Inilah mengapa struktur tim bukan hanya urusan HR. Struktur tim adalah bagian dari arsitektur pengiriman Anda. Cara Anda mengorganisir tim menentukan seberapa cepat perubahan dapat mengalir dari ide ke produksi, dan seberapa cepat masalah dapat ditemukan dan diperbaiki.

Daftar Periksa Singkat untuk Struktur Tim Anda

Jika Anda mengevaluasi apakah struktur tim Anda membantu atau menghambat pengiriman, ajukan pertanyaan-pertanyaan ini:

  • Dapatkah tim mengirimkan perubahan ke produksi tanpa menunggu tim lain?
  • Ketika sesuatu rusak di produksi, apakah tim tahu siapa yang bertanggung jawab memperbaikinya?
  • Apakah tim memiliki akses ke infrastruktur, basis data, dan alat yang mereka butuhkan untuk melakukan pekerjaan mereka?
  • Apakah serah terima antar tim terlihat dan terukur, atau terjadi secara informal?
  • Apakah tim memiliki kepemilikan atas hasil dari perubahan mereka, atau mereka menyerahkan tanggung jawab setelah deployment?

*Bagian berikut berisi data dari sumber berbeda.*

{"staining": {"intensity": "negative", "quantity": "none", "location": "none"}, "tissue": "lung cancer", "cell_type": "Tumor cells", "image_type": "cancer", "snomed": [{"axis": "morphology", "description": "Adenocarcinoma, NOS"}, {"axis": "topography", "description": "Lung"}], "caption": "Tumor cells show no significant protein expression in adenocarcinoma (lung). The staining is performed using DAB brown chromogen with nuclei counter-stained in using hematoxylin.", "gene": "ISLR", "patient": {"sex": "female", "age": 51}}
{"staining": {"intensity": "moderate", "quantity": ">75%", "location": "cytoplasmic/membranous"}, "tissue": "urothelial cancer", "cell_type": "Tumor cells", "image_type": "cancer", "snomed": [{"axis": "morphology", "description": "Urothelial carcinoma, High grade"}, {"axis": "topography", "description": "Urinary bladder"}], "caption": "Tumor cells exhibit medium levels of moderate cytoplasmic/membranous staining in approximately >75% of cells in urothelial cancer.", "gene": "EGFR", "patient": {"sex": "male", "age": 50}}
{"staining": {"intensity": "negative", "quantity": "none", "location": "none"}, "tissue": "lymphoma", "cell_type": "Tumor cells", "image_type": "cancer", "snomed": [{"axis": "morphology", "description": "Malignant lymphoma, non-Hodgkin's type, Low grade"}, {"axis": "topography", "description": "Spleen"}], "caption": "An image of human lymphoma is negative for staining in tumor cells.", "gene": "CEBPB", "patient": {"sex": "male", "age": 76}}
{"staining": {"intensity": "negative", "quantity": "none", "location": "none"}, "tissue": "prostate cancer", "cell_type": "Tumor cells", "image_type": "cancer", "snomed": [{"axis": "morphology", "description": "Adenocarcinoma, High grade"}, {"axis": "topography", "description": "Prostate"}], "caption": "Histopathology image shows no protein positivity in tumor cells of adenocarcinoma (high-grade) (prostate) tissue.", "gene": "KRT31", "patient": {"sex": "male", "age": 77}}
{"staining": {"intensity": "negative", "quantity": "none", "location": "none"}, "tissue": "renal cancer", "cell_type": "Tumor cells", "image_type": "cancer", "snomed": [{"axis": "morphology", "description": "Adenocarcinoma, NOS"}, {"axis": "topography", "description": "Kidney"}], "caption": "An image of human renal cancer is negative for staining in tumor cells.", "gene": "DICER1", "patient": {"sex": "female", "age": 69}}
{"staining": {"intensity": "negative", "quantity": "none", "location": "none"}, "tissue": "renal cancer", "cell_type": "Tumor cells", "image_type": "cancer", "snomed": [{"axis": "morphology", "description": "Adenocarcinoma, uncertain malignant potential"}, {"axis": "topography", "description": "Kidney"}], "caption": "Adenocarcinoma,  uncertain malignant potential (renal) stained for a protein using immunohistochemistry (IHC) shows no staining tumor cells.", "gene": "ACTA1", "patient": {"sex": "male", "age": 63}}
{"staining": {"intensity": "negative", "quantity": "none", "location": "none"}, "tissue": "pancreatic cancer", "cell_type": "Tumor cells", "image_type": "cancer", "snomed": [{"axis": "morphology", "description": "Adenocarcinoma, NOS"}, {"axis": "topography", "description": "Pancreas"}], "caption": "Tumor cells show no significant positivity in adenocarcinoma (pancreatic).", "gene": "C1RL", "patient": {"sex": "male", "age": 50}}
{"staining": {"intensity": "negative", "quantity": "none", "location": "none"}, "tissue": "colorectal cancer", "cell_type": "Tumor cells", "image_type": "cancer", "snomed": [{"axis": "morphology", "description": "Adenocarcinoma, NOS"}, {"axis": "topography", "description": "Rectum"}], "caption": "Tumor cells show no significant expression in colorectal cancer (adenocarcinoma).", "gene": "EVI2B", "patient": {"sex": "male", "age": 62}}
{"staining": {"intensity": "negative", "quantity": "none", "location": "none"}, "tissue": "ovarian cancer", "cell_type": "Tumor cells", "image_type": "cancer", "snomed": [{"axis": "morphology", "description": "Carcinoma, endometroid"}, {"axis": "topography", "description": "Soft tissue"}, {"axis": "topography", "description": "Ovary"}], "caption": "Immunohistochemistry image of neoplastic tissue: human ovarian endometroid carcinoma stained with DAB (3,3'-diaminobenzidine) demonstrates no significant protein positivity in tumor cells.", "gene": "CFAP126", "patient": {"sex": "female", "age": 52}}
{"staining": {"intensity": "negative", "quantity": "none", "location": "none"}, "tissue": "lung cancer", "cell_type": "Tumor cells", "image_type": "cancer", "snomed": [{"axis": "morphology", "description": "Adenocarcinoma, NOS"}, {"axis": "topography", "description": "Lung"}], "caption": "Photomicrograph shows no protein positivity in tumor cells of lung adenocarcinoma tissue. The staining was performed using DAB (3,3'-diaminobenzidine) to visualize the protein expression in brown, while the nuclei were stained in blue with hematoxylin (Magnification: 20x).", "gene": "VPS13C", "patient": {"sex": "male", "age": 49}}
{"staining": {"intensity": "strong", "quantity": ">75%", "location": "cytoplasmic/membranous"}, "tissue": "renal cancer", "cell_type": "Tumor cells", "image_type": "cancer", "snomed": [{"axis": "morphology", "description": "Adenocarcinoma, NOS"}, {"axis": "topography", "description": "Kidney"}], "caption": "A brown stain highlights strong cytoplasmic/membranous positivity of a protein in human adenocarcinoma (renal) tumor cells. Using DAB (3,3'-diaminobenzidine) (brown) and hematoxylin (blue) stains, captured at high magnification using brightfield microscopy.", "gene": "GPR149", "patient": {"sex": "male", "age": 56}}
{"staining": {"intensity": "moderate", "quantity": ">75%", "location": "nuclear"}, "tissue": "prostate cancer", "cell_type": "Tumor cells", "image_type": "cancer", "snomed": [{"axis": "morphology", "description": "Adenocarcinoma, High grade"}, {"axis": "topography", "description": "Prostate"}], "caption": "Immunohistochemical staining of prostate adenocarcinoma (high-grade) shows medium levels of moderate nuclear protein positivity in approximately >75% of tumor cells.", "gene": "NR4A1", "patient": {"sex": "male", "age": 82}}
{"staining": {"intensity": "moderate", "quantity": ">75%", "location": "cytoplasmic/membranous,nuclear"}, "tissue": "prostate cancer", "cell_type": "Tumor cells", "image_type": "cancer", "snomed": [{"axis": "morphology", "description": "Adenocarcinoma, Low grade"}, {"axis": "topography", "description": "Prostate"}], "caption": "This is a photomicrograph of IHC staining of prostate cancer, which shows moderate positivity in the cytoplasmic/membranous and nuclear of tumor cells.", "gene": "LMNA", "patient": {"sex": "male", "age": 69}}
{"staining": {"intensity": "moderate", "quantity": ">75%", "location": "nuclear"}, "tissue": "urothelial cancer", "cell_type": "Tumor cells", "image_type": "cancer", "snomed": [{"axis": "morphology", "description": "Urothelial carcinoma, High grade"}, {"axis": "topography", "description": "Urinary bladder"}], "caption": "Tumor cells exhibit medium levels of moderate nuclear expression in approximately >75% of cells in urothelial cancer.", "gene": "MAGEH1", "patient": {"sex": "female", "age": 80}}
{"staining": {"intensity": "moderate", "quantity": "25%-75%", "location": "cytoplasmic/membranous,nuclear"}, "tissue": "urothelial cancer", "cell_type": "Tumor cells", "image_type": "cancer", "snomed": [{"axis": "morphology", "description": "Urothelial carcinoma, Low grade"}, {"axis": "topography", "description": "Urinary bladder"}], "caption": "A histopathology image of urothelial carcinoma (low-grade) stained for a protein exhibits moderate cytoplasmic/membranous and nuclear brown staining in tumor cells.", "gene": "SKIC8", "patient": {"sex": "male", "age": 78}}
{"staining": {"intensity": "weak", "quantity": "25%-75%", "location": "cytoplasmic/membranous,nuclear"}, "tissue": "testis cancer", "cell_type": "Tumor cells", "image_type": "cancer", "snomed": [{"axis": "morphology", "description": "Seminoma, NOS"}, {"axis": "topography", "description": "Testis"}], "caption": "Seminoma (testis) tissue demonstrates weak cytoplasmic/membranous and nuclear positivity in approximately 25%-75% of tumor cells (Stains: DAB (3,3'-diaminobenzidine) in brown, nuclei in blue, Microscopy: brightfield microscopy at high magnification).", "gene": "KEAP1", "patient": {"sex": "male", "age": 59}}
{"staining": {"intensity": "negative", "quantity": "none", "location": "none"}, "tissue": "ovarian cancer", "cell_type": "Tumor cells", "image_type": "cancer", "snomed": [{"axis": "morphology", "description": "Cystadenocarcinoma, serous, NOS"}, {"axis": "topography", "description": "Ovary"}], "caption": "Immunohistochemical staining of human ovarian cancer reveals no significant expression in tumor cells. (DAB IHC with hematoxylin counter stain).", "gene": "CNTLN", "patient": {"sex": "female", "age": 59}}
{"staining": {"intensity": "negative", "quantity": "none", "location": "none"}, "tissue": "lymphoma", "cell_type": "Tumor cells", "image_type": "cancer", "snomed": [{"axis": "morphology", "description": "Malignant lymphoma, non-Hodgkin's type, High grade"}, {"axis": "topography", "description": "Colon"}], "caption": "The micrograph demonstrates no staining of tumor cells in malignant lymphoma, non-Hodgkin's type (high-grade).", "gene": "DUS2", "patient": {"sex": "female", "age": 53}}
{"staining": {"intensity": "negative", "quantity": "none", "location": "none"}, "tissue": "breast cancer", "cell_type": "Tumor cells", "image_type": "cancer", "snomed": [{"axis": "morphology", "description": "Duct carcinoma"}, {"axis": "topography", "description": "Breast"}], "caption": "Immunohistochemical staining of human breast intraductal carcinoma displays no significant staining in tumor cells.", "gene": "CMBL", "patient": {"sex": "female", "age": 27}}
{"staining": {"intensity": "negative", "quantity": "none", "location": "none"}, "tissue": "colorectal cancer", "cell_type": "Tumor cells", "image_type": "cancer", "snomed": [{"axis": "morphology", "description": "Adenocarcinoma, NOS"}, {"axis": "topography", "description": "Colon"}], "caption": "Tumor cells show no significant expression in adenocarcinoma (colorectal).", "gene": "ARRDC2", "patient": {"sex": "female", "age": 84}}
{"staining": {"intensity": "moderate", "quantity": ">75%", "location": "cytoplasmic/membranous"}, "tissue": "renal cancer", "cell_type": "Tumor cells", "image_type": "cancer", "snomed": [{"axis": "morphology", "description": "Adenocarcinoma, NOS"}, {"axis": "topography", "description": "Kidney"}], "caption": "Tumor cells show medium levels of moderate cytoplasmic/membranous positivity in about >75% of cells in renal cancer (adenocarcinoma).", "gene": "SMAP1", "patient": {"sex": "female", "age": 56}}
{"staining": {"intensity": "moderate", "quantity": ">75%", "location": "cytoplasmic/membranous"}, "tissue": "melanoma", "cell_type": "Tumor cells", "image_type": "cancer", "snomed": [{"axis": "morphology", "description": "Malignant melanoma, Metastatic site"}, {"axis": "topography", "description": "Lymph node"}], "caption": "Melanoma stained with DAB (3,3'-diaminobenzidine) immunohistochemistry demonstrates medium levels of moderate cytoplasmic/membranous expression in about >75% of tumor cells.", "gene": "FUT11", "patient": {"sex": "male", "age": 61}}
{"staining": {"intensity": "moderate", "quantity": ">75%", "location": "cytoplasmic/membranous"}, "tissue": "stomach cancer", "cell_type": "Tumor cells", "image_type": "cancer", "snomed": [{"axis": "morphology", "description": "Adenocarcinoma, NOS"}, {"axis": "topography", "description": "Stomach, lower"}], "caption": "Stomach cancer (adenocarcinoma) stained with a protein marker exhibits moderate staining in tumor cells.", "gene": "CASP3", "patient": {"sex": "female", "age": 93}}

Jika Anda menjawab "tidak" untuk salah satu dari pertanyaan ini, struktur tim Anda kemungkinan besar menciptakan gesekan dalam proses pengiriman Anda.

Kesimpulan

Struktur tim bukanlah topik lunak yang hanya dibahas dalam rapat HR. Ini adalah batasan keras pada seberapa cepat Anda dapat mengirimkan perangkat lunak. Sebelum Anda berinvestasi pada alat lain atau mengoptimalkan pipeline, lihatlah bagaimana tim Anda diorganisir. Perbaiki hambatan komunikasi, kelola ketergantungan, dan buat kepemilikan menjadi jelas. Upaya itu akan memberi Anda kecepatan pengiriman lebih banyak daripada alat apa pun.